Bread and language are tied at the waist. Bread, as much a word as a spectrum of experience, or a picture, or just a punctum in a picture, or an idea about something else altogether... its translations have never been direct. Synonyms flex and fray and context matters. Its definitions manage to be obvious but also difficult to articulate. Bread is money, bread is life, bread is a bundle of pulverized grain and water smashed together and heated until edible. Which of these is a metaphor?
Metaphors are flashlights for cogencies, but they’re back alleys, too. We’re taught metaphor when young enough to ask why we can’t just say what we mean, instead, but apparently too young to commit to that directness. Zadie talks of Lazy Rivers, like Heraclitus, but I made a bread of flesh. A Frankenstein, product of time and some spores coaxed invisibly from the air.

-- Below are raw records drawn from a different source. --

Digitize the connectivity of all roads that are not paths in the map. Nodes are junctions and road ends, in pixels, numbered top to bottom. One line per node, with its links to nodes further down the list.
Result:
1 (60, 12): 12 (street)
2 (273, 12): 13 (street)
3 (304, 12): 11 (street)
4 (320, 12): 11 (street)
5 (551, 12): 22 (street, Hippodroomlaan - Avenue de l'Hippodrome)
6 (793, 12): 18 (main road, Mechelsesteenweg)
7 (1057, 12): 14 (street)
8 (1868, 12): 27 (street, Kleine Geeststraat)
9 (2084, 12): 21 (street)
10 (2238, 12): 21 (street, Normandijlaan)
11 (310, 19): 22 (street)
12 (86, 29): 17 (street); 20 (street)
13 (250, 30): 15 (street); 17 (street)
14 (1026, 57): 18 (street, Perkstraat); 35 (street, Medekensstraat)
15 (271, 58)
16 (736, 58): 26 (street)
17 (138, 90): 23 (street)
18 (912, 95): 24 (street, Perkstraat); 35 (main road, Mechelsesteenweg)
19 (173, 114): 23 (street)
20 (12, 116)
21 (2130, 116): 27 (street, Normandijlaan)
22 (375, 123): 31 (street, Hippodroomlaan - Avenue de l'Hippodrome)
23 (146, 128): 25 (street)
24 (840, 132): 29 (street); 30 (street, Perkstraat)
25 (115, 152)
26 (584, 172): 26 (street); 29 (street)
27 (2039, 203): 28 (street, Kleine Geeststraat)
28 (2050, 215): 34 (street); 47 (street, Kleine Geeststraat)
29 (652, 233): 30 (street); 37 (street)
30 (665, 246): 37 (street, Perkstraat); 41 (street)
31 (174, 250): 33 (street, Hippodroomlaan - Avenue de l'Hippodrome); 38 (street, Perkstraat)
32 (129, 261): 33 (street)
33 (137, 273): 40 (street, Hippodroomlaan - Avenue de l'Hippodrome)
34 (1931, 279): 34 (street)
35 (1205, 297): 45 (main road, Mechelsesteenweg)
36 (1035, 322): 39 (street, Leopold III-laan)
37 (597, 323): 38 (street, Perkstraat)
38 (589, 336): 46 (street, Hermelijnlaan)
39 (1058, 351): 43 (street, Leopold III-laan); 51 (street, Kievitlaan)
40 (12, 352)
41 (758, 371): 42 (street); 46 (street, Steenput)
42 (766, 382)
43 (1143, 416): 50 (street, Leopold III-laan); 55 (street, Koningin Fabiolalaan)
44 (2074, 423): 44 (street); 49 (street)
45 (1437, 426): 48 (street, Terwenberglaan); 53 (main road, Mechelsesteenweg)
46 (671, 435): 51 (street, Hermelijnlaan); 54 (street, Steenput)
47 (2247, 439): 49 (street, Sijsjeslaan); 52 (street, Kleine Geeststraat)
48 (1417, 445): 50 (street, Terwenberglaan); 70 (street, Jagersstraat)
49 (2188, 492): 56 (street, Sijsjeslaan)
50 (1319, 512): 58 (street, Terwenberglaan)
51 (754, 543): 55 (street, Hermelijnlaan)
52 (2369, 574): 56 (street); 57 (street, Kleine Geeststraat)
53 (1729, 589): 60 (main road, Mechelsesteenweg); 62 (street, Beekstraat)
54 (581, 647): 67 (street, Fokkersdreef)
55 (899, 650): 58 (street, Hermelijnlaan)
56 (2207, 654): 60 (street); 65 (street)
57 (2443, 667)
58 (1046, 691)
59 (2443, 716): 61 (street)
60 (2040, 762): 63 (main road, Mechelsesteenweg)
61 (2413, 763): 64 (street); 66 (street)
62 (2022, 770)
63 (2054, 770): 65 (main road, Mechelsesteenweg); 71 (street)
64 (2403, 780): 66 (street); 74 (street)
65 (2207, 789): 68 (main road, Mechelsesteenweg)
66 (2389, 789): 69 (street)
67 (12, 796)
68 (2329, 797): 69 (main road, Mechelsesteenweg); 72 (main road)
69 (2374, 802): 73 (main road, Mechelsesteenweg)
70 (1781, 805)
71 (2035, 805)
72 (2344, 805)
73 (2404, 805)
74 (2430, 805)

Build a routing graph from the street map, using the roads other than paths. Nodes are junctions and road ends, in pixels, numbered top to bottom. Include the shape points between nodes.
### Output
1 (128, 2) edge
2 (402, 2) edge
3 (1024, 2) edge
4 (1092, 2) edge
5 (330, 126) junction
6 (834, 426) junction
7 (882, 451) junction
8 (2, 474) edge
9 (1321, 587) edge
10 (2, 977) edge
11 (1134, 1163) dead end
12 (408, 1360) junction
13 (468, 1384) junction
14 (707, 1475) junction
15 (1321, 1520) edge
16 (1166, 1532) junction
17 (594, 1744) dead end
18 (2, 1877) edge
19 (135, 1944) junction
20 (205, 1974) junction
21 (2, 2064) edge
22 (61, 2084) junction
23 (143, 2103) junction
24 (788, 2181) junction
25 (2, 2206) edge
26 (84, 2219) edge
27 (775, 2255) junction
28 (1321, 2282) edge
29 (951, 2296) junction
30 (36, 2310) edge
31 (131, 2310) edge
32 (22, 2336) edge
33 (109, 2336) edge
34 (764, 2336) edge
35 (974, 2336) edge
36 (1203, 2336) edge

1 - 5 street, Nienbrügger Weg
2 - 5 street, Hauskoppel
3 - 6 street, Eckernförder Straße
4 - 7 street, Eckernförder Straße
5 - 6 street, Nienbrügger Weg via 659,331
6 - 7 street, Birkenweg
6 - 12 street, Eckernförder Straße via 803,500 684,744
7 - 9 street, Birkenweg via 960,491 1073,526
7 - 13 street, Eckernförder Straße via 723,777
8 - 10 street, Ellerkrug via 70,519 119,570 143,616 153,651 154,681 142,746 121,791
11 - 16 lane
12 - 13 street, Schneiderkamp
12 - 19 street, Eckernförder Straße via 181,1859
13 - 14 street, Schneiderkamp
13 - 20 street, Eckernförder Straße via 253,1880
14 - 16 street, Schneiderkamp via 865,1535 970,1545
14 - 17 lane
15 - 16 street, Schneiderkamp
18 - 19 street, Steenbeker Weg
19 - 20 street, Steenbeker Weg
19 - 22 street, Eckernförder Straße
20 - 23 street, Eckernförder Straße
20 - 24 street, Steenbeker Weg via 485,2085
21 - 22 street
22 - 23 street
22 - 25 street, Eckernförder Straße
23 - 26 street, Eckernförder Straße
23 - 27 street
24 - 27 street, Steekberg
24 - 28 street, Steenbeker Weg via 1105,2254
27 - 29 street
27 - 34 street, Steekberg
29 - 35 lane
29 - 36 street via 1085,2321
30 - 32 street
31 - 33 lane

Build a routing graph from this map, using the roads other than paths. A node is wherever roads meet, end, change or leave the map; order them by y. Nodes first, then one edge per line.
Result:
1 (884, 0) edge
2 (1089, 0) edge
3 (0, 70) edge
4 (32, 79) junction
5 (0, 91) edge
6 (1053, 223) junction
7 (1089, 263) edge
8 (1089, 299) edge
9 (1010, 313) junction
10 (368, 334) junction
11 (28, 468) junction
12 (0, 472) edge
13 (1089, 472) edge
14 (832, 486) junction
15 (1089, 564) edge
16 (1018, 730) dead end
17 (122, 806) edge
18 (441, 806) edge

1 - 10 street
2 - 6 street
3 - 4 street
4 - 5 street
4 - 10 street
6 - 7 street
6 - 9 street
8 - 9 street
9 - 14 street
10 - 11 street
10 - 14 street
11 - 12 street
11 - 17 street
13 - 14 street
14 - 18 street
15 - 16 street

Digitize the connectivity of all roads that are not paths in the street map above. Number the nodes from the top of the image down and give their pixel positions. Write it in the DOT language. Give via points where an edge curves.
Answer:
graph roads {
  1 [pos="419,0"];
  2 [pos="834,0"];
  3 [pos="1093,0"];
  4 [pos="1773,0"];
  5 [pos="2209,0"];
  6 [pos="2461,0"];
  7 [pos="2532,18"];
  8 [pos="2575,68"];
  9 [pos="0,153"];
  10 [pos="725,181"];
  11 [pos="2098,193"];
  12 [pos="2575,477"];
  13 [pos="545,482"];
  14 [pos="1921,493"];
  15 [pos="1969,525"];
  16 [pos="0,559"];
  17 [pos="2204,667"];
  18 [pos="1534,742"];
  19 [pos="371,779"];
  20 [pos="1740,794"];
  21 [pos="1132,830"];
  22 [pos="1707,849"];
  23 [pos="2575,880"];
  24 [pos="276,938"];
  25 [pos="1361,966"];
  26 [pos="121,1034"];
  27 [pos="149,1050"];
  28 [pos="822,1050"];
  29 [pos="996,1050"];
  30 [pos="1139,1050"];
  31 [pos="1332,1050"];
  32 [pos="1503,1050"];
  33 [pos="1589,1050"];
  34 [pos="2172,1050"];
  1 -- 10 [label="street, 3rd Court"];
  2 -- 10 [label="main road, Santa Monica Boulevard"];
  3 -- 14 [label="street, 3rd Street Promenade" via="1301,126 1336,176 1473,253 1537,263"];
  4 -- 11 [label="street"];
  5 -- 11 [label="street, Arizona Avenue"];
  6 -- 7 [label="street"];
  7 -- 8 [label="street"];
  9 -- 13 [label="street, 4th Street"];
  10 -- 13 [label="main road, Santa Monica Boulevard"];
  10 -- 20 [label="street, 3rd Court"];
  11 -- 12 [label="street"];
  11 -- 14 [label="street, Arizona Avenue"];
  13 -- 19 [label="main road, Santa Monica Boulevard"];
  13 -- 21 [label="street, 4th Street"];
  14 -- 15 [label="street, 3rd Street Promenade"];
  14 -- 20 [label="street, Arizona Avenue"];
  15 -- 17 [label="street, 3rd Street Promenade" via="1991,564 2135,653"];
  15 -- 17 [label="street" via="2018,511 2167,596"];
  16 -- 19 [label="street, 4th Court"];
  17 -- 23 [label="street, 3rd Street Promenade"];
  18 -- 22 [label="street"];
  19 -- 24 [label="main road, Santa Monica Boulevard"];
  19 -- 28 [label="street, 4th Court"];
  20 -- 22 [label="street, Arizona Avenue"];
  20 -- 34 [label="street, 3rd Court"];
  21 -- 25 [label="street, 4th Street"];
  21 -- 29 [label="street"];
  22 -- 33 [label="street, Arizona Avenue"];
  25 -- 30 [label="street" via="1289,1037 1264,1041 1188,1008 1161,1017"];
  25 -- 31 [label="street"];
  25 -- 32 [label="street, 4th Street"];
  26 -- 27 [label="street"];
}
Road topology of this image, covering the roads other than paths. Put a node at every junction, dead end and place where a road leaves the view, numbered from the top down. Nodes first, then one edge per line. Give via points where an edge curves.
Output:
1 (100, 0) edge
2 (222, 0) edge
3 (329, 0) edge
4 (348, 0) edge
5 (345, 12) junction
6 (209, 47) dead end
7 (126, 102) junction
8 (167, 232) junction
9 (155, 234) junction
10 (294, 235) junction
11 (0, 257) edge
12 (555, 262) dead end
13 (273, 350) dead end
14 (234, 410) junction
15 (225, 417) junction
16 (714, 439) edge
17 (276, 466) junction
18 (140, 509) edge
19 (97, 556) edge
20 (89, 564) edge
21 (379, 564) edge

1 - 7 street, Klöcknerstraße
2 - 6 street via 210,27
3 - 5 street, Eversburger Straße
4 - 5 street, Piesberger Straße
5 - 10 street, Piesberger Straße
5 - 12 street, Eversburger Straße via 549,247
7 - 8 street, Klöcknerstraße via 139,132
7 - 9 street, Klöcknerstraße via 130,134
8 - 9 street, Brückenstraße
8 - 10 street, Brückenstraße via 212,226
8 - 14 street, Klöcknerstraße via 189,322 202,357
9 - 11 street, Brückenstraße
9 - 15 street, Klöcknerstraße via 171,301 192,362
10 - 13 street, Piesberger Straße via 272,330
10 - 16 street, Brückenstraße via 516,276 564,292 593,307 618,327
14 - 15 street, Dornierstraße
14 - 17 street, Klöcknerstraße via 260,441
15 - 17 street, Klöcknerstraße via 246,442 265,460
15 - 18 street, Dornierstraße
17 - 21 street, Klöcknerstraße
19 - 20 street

Why should I call this bread flesh when it’s just flour and water? Does it make you feel sick to think of eating it? Does it do the opposite- cull you to care, to coddle, and savor? To be sure, it’s just bread, but lacking a home or a label. It’s made of a very wet dough poured onto a sheet tray and left to fester before baking. It’s reminiscent of some others (focaccia, a naked pizza), but unyielding of a name. It’s just a flat fleshy thing, and now I know I say ‘flesh’ so that you might understand, without any titular reference, what it feels like from far away. It will either implore you to make it, or the exact opposite.